While safety remains a top priority in both scenarios, economic viability is a central concern with building-scale installations. Consequently, innovation is required not only in treatment technology, but also in the fundamentals of risk management. If risk can be properly contained or eliminated as a principle of design, the system requires less attention, and operational costs are reduced.

In order to accomplish this, the water treatment industry in Australia has adopted a preventive risk management methodology borrowed from the food and beverage industry entitled “Hazard Analysis and Critical Control Points” (HACCP). HACCP has played a critical role in the proliferation of water recycling schemes throughout Australia, and global adoption of this approach is rising because it offers newfound efficiencies in the operation of treatment plants.  

HACCP breaks down the treatment process into steps. At each step, the question, “What might happen, and how might it occur?” is asked.

At 1 Bligh Street, six CCPs were identified, including influent pH, turbidity, electrical conductivity across the RO, UV dosing, chlorine residual and effluent pH. For each CCP, upper and lower limits were identified.
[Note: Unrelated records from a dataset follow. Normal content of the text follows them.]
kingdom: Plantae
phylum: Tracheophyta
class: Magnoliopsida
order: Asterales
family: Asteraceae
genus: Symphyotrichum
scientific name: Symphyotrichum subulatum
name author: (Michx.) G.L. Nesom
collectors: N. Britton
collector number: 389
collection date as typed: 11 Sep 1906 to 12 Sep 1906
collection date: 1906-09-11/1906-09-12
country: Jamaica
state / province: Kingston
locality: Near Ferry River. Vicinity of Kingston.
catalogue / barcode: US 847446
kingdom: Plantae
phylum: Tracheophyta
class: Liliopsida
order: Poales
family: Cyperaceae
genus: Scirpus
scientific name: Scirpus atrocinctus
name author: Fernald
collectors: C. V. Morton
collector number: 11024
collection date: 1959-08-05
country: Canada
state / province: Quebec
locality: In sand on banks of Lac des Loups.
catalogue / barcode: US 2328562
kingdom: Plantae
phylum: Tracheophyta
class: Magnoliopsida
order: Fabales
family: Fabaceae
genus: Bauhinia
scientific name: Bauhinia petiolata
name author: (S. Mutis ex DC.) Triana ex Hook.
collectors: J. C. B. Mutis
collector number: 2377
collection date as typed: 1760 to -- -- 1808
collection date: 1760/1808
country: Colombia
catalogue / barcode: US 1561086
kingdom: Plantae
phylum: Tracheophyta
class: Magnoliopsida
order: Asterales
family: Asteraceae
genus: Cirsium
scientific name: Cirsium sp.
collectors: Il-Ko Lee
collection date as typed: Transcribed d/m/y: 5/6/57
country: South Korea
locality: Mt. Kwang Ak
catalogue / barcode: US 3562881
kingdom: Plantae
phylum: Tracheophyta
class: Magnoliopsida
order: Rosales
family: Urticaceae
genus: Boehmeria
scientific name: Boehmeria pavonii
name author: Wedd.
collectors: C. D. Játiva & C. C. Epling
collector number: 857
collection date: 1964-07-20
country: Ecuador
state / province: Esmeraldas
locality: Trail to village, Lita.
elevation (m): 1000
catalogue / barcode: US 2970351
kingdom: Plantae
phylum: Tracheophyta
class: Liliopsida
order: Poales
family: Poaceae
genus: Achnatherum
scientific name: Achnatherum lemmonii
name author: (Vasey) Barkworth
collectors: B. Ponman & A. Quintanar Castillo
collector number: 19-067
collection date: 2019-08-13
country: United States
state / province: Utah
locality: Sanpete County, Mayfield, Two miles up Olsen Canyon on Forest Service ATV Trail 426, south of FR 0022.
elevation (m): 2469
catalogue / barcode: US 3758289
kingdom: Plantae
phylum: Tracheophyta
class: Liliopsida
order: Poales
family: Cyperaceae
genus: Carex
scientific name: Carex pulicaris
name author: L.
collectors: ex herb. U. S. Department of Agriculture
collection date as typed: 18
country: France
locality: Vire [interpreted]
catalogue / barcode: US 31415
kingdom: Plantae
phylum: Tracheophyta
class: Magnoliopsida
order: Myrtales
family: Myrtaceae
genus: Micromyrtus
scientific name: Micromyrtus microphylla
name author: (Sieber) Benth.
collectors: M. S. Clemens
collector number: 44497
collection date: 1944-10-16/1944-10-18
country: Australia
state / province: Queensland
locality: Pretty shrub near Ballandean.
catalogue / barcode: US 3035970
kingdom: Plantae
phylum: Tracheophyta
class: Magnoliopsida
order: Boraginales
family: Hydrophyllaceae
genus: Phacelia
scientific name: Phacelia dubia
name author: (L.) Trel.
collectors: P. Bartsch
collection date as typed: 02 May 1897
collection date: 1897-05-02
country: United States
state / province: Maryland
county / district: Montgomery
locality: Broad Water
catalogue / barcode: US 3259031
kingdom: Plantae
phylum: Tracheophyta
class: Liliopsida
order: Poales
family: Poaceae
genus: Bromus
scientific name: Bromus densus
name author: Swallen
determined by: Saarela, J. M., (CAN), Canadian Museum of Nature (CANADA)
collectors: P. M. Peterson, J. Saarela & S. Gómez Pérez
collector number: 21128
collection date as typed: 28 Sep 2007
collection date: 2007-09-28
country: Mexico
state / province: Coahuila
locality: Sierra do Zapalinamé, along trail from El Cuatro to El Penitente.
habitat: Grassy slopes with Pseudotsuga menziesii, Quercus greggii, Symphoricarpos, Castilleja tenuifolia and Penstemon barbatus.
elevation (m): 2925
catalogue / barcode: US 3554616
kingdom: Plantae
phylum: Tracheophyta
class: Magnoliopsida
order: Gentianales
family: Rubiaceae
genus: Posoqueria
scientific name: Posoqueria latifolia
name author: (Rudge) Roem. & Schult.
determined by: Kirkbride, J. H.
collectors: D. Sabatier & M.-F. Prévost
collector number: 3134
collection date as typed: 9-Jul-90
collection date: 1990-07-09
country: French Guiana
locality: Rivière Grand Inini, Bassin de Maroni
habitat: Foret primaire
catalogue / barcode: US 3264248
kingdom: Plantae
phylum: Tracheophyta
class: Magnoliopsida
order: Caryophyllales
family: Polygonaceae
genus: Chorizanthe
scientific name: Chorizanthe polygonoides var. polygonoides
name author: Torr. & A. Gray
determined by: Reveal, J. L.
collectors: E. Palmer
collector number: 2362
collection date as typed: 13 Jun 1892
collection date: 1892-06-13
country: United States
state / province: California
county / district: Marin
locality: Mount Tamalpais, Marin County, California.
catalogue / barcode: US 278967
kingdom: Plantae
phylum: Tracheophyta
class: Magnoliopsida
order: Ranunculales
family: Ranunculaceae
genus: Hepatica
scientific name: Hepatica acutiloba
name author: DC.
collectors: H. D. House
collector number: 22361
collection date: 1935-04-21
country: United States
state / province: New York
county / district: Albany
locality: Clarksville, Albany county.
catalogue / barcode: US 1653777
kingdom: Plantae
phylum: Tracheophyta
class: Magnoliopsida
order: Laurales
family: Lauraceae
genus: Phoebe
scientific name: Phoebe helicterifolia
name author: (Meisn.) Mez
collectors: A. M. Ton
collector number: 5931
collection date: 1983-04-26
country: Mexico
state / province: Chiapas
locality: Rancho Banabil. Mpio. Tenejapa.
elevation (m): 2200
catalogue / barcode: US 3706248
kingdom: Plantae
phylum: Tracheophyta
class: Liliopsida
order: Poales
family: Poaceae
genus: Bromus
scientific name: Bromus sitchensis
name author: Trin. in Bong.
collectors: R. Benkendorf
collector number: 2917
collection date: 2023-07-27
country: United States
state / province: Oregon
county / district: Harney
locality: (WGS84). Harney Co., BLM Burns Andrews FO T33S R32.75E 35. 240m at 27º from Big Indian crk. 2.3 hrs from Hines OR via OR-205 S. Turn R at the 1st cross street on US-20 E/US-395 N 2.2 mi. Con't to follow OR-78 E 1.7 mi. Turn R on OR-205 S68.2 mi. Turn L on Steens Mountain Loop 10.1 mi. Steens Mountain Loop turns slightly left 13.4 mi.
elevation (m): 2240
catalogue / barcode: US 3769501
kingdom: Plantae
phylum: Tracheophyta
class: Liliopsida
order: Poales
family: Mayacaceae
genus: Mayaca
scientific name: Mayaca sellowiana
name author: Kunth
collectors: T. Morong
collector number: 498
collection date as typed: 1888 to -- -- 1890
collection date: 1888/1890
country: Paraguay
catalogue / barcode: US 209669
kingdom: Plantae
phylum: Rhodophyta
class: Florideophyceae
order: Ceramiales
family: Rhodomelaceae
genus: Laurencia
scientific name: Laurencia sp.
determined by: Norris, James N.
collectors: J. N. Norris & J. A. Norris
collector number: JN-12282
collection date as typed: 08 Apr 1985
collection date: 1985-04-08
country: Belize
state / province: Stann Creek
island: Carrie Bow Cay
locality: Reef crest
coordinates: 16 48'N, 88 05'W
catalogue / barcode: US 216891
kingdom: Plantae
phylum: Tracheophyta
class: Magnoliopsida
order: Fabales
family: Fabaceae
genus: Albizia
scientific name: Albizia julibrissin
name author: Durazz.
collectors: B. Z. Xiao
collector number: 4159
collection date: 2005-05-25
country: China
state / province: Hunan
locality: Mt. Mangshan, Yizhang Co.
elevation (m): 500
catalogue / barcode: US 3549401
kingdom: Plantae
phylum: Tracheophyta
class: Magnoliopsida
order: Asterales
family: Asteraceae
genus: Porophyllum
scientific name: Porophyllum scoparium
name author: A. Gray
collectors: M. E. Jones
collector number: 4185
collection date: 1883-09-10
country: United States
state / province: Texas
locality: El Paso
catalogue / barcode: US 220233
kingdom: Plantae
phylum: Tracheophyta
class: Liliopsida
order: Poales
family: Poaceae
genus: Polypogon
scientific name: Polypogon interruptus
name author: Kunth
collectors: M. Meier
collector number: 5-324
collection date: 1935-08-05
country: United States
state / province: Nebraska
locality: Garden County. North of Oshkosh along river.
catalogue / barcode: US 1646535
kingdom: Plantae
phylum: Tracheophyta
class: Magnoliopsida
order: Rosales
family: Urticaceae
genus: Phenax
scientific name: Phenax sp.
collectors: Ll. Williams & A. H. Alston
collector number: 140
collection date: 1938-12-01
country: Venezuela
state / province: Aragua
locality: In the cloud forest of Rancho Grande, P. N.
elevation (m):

If during the course of production any one of the six CCPs reveals data outside the limits, production is halted and an alarm is sent via text message to a technician. Thus, HACCP ensures the delivery of quality water.

As a result, end-of-pipe monitoring frequency can be reduced, which reduces lab costs and directly affects the viability of the installation without sacrificing public safety. Whereas
E. coli sampling might have typically been required daily on a project like 1 Bligh Street, with HACCP real-time verification monitoring in place, regulators agreed to monthly E. coli sampling. The monthly sampling for E.coli simply serves as confirmation that the HACCP methodology is functioning properly.  

The integration of HACCP into the design of the blackwater system at 1 Bligh Street is largely responsible for its viability. It is time to embrace innovative technologies and methods like HACCP that give us the ability to combat drought. Otherwise, we will look back and realize that we wasted opportunities.